Филип Арьес заметил, что, как только смерти стали действительно бояться, о ней перестали говорить. Увеличение длительности жизни только осложнило дело. Поскольку вопрос этот теперь не кажется настолько срочным, поднимать его стало убийственно дурным тоном. То, как усердно мы откладываем мысли о смерти, напоминает мне давнишнюю рекламу страховой компании «Перл», которую мы с братом любили друг другу цитировать. Пенсии, как вставные челюсти или удаление мозолей на ногах, были настолько далеки от нас, что представлялись по большей части чем-то комическим. Это в некотором роде подтверждалось и примитивистскими, в несколько линий рисунками, на которых лицо у мужчины приобретало все большую озабоченность. В двадцать пять оно еще радостно-благодушно: «Мне сообщили, что моя работа не покрывается пенсионным планом». К тридцати пяти появляются небольшие сомнения: «К сожалению, при моей работе пенсию не платят». И так далее – со словом «пенсия», выделенным на не сулящем добра сером прямоугольнике, – вплоть до шестидесяти пяти: «Ума не приложу, что мне делать без пенсии». Да, как сказал бы Монтень, и вправду надо было пораньше начинать думать о смерти.
В его эпоху этот вопрос все время стоял перед глазами – если только не пользоваться уловкой плебеев, которые, согласно Монтеню, притворялись, будто никакого вопроса и нет. Но философы и просто люди с пытливым умом искали в истории и у древних, кбк можно лучше умереть. Сегодня наши притязания ничтожней. «Смелость, – писал Ларкин в своем великом стихотворении о смерти „Рассветная песня“, – в том, чтоб не пугать других». Нет, тогда было по-другому. Дело было в гораздо большем: показать другим, как умереть достойно, мудро и не изменив себе.

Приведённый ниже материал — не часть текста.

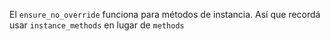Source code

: El `ensure_no_override` funciona para métodos de instancia. Así que recordá usar `instance_methods` en lugar de `methods`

В этом смысле один из ключевых для Монтеня моментов – история Помпония Аттика, состоявшего в переписке с Цицероном. Когда Аттик слег с тяжелой болезнью, а усилия врачей по продлению его существования всего лишь продлевали боль и страдания, он решил, что лучшим решением будет уморить себя голодом. В то время вовсе не обязательно было обращаться в суд, приводя в качестве аргумента смертельное ухудшение вашего «качества жизни»: Аттик, как свободный гражданин Древнего Рима, попросту поставил друзей и родных в известность относительно своего намерения, после чего отказывался от еды и ждал конца. Чудесным образом голодание оказалось лучшим лекарством от (неназванной) болезни. Все вокруг ликовали и пировали; возможно, даже врачи отказались от оплаты своих услуг. Но Аттик прервал это веселье. Поскольку всем нам суждено умереть, объявил он, и поскольку я уже проделал славный путь в этом направлении, я не желаю идти назад, только чтобы в следующий раз начинать заново. И так, к восхищенному ужасу окружающих, Аттик продолжил воздерживаться от пищи и достойно принял смерть.